DESCRIPTION OF THE TASK: Below are records; how many of their lines contain "image"? Give the number and no other words.

AVAILABLE DATA:

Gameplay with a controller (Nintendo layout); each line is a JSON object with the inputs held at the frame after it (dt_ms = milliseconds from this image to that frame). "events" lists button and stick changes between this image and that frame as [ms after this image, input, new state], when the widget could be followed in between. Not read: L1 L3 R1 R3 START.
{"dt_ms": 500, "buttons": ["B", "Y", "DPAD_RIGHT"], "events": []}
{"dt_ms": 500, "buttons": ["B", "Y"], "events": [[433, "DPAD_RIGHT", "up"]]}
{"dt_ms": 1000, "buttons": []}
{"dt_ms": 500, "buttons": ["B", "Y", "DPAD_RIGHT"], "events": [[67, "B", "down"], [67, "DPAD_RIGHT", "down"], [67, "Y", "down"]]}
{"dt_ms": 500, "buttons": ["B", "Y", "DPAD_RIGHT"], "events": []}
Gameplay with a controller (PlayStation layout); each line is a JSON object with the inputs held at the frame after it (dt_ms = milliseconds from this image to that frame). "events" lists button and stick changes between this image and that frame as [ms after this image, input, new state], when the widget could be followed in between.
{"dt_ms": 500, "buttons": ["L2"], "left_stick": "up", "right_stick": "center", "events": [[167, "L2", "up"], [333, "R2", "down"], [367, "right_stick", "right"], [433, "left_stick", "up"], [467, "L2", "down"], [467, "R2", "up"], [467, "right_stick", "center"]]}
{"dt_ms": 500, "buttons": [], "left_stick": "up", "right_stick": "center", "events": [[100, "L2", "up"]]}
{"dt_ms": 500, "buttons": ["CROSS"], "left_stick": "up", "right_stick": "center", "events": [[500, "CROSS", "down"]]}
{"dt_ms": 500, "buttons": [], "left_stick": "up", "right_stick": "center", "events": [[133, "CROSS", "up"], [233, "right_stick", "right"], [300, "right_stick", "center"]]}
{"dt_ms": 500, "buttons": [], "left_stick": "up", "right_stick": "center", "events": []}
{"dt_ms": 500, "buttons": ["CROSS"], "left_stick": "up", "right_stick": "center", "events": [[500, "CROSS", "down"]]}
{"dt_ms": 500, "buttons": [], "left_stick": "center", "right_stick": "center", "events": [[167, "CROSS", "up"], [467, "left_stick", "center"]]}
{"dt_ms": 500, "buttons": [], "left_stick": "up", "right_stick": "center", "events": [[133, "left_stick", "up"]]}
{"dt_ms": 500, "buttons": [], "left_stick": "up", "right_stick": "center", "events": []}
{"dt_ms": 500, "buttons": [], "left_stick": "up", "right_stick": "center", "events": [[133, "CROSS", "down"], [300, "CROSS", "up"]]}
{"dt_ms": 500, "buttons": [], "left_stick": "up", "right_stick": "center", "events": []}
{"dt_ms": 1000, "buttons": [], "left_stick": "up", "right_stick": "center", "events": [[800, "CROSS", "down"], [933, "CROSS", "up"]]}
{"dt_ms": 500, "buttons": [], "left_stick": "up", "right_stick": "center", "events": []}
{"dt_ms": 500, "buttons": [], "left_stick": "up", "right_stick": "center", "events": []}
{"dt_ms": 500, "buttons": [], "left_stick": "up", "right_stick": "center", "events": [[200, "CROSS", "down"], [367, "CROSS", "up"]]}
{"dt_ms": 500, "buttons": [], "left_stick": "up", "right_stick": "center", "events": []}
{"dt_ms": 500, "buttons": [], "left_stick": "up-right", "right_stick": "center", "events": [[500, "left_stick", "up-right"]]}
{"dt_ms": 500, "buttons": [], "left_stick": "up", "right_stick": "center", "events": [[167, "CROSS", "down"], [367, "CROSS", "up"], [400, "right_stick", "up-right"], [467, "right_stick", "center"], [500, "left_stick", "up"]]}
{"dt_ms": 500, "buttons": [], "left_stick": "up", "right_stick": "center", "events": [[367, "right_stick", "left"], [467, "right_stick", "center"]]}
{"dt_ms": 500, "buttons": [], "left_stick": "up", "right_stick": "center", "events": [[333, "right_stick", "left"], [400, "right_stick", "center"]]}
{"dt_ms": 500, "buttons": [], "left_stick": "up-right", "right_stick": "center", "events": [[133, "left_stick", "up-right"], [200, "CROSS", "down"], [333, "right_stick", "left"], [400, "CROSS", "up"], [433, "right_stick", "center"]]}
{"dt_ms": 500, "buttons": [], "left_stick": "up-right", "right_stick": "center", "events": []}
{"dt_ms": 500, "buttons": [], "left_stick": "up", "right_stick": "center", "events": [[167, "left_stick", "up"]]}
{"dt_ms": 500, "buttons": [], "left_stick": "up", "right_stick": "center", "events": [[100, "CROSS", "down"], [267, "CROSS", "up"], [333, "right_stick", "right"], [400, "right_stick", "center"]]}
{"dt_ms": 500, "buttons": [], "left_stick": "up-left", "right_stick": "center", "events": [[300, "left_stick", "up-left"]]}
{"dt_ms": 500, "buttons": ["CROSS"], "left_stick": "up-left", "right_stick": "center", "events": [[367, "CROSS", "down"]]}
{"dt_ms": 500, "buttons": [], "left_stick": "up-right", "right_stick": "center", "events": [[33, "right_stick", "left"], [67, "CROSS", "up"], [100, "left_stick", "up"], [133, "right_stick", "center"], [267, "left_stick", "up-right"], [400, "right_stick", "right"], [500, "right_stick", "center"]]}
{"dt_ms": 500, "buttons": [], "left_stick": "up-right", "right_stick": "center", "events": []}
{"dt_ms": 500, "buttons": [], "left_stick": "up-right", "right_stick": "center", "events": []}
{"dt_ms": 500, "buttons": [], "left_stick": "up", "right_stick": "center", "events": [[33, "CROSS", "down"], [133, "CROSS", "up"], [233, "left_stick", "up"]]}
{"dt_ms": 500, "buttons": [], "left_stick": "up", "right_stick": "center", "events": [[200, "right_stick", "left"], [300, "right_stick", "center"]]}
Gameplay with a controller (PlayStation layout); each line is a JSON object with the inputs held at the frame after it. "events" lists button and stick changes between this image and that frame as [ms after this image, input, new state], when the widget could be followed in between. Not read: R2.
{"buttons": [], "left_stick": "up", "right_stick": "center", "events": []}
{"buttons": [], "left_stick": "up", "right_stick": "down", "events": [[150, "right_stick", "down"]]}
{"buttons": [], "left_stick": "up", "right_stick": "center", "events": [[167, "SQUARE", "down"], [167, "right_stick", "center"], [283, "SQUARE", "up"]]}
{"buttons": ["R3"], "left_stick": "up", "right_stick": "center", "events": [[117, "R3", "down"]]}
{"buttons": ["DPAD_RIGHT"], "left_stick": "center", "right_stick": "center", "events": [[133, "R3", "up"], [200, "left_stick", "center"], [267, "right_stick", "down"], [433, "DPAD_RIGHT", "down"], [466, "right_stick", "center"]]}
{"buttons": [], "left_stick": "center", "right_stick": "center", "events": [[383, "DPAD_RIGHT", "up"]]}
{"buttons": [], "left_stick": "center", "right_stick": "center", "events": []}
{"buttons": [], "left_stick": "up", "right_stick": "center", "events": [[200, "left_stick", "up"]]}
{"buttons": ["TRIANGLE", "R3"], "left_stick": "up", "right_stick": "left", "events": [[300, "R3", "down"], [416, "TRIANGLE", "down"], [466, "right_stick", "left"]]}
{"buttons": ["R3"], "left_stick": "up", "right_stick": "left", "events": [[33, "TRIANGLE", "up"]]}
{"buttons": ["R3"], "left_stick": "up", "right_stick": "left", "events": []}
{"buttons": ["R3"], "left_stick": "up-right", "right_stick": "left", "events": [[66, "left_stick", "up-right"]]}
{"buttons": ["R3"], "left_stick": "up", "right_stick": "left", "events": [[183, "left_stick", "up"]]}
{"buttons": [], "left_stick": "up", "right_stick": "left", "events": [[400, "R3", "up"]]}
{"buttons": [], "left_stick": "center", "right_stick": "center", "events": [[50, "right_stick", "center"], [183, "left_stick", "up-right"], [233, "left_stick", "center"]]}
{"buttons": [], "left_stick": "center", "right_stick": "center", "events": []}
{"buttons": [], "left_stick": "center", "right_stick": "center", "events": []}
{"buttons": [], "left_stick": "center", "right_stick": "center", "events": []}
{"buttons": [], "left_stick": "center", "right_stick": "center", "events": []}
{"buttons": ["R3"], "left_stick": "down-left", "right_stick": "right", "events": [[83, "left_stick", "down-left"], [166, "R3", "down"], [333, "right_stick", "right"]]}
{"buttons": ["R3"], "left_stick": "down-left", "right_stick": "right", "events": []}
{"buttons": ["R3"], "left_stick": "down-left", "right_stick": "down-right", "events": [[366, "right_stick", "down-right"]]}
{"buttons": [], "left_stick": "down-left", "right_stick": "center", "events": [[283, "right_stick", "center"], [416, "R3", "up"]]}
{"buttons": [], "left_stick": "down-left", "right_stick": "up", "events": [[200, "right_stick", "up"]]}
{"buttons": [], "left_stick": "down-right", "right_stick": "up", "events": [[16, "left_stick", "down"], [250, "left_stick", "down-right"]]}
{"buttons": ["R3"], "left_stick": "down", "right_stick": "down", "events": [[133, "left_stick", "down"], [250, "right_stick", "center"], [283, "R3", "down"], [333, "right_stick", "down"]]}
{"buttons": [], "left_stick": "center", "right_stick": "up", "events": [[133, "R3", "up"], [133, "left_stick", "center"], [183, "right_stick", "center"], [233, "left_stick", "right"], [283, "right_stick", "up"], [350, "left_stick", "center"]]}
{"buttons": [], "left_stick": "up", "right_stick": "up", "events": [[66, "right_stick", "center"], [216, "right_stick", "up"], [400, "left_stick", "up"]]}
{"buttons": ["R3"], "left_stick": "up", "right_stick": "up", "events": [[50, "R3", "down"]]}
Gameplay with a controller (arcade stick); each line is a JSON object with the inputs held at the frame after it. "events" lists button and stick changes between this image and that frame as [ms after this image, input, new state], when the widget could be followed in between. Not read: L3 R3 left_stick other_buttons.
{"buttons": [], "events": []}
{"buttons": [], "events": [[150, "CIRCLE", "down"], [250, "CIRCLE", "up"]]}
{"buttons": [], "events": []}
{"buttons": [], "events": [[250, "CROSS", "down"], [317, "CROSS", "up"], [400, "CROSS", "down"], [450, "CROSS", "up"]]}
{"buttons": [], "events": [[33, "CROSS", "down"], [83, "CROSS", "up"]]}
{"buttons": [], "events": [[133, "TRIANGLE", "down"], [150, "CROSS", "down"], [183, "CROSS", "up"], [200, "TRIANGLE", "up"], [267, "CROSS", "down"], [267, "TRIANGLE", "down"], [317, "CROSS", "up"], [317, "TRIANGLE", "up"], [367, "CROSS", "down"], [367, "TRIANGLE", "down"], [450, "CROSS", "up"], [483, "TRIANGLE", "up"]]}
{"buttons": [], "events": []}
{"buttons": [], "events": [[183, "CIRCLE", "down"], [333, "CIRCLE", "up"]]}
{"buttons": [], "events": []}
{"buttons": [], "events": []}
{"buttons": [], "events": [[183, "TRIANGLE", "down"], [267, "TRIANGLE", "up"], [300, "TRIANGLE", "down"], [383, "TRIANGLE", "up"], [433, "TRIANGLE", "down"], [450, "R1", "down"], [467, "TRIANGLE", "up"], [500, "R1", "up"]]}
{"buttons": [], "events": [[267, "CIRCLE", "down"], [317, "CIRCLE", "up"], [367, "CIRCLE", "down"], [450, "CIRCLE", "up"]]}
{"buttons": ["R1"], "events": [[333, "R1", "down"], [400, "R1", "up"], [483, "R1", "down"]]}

ANSWER TO THE PROBLEM: 4